What am I missing? Why is this any good? Is there some sort of proof that this is True?
There are a few things that are unclear here. For one thing, $$ \frac{200000000}{1 + 200000000 \times 0.02^2} \approx 2499.96875. $$ So the first mystery is why you would round this down to $2499$ rather than rounding it up to $2500.$
You also do not specify whether your confidence interval is one-sided or two-sided. Based on the formulas, I'm guessing it's one-sided.
In any case, it's a well-known fact that we humans have practically no natural ability to answer this sort of question (whether $2499$ is a large enough sample size for $2\%$ confidence in a population of $200$ million). By "no natural ability" I mean that any answer you give based on a hunch or feeling or notion about how large a sample it ought to take is pretty much worthless unless that statement is backed up by rigorous statistical analysis. In other words we are naturally really, really bad at this. Apparently back in the day when our intelligence was evolving, when we needed to gather enough food to eat without being eaten, the ability to design a survey of a population of $200$ million with a $95\%$ one-tailed confidence interval of a $2\%$ error did not confer much of an advantage toward survival.
So here's an example. You poll your sample of $2499$ people and find that $1299$ of them, $51.981\%$ of your sample, say Friday is a better day than Monday. You estimate that at least $51.981\%$ of the total population would say that Friday is better than Monday, with $95\%$ confidence, with a one-sided error of $2\%$ below the estimate.
What would be a violation of your error bounds? Your estimate would be wrong by more than $2\%$ if less than $49.981\%$ of the population prefer Friday. (Since it's a one-sided error bound, we're not worried about numbers that are much higher than $51.981\%.$) So for you to be wrong, fewer than $99962000$ persons in your population must actually prefer Friday.

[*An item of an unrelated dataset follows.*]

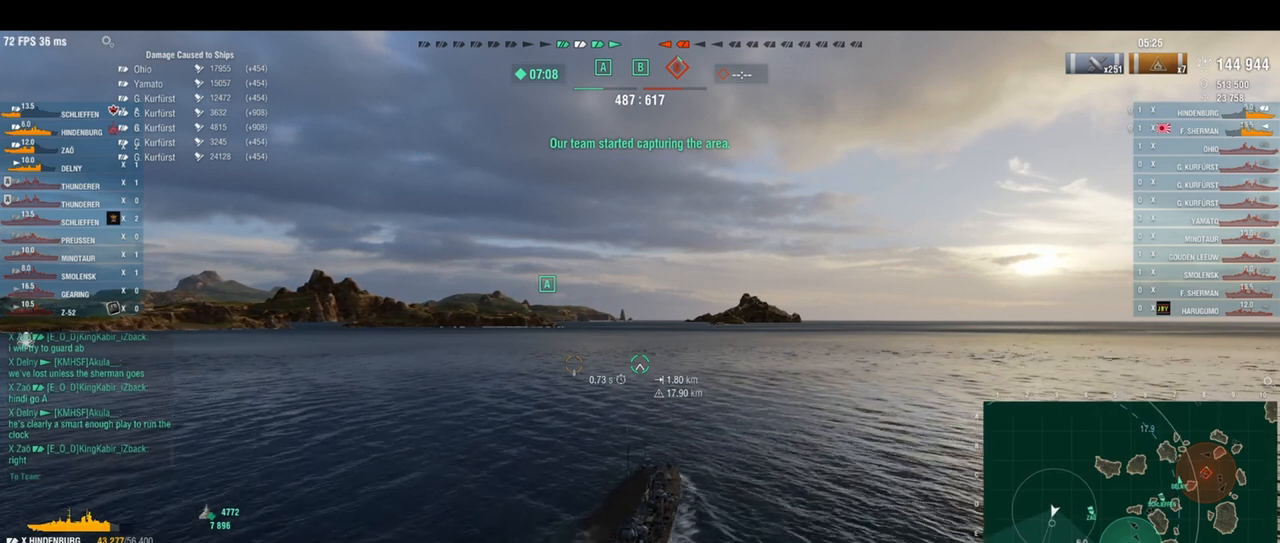
{"keys": ["w"], "events": []}
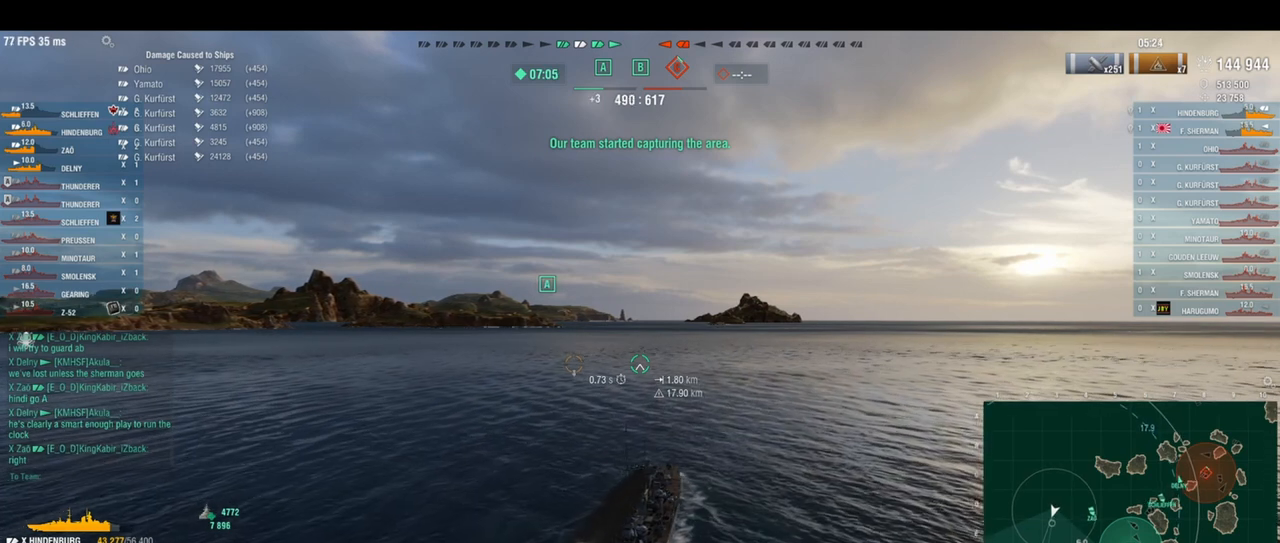
{"keys": ["w"], "events": []}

So if you were wrong, and fewer than $99962000$ prefer Friday, what is the chance that $1299$ or more of your $2499$ people would say they do?

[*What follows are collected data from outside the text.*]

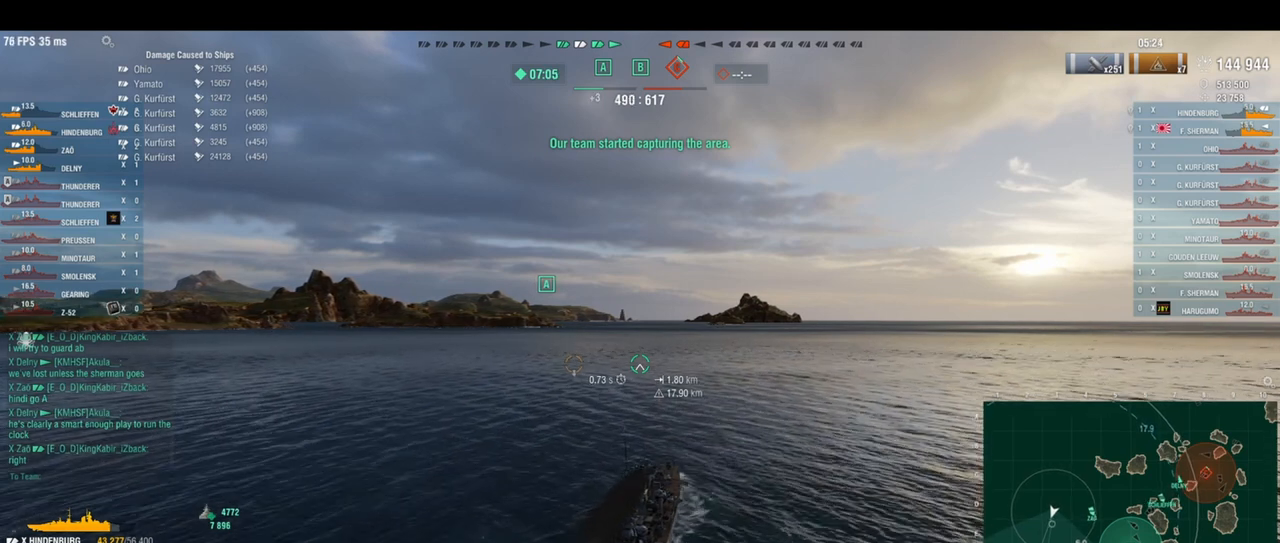
{"keys": ["w"], "events": []}
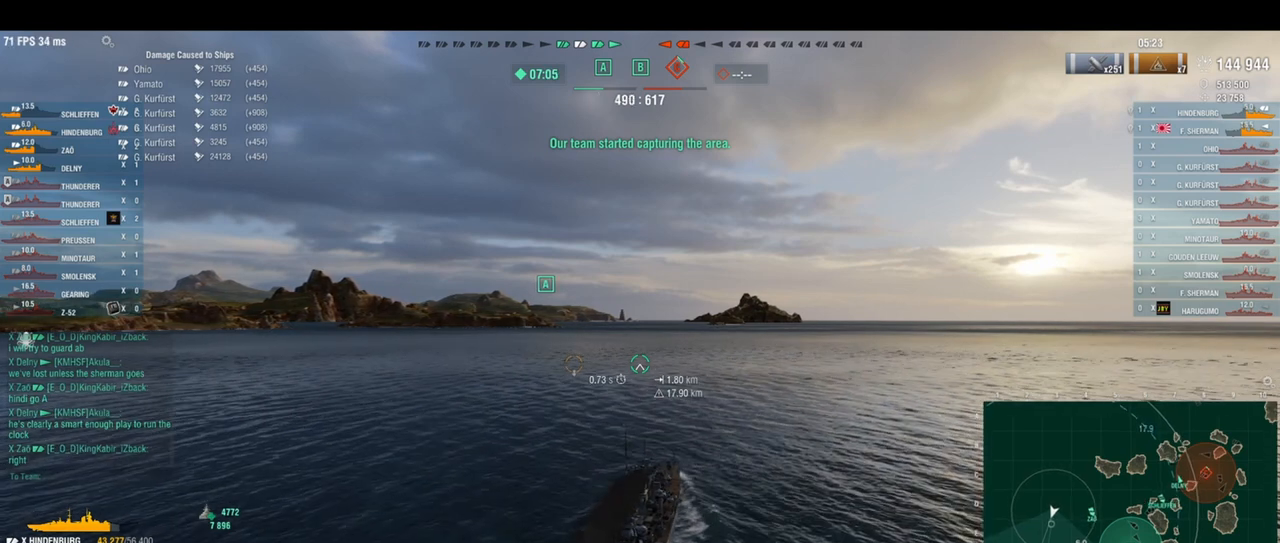
{"keys": ["w"], "events": []}
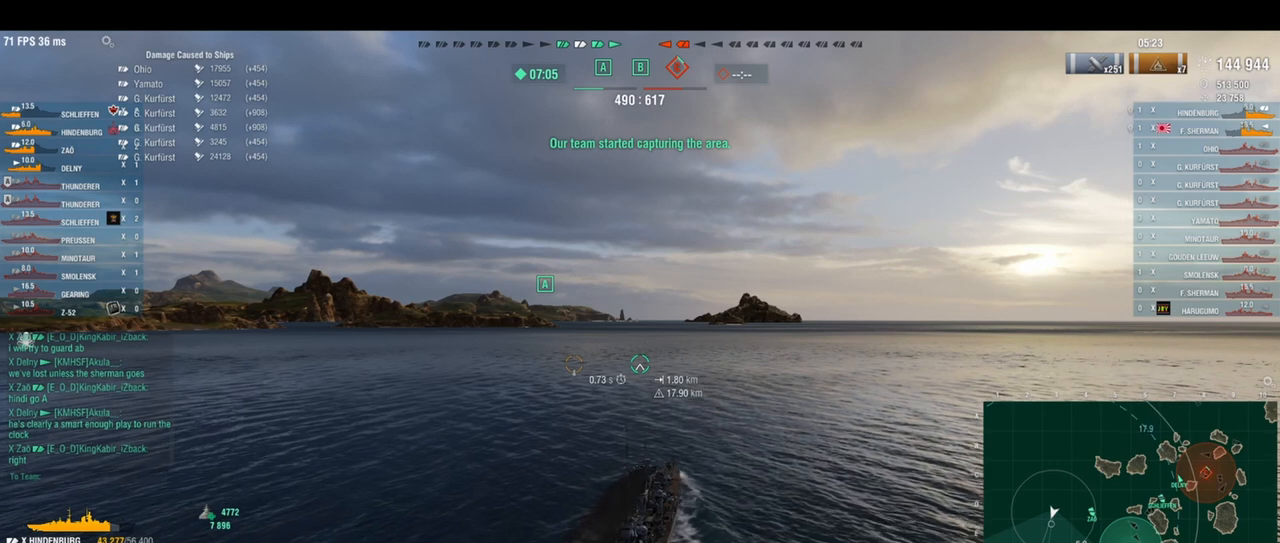
{"keys": ["w"], "events": []}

This chance is the probability that when you were randomly selecting persons to poll, you choose at least $1299$ persons from among the $99962000$ who prefer Friday, and no more than $1200$ from among the $100038000$ who do not prefer Friday. It turns out the chance is rather small: not more than $5\%.$ And that's where your $95\%$ confidence comes from: what we mean when we say we have $95\%$ confidence in an answer is that if that answer were wrong there is a $95\%$ or better chance that we would not have chosen that answer. (In this case, if the actual percentage in the population were $2%$ less than $51.981\%,$ there would be at least a $95\%$ chance that there would be fewer than $1299$ Fridays in our sample, and we would have estimated a lower percentage.)
Why can't we get such an accurate estimate with a smaller sample? Suppose we choose only $100$ persons for our sample. If the actual percentage of Friday-lovers in the population were actually only $49.5\%,$ there's still a $34\%$ chance that we'd accidentally choose a sample that included $52$ or more Friday-lovers, and then we'd be giving an estimate that was more than $2\%$ above the actual population percentage. A $34\%$ chance to be wrong is usually considered unacceptable in statistics, so we don't choose such a small sample if we want $2\%$ accuracy.
Why do we need more than $2500$ persons in the sample in order to be much more accurate? Because the chance that we would have gotten $1299$ Fridays in our sample would be much greater than $5\%$ if the actual percentage were closer to $51.981\%$; for example, if the actual percentage were $50.9\%,$ there's a $14\%$ chance we'd still get at least $1299$ Friday-lovers in our sample and we'd be giving an estimate that was more than $1\%$ above the true percentage. A $14\%$ chance to be wrong is still too high, so we don't trust our sample of $2499$ to give us $1\%$ accuracy.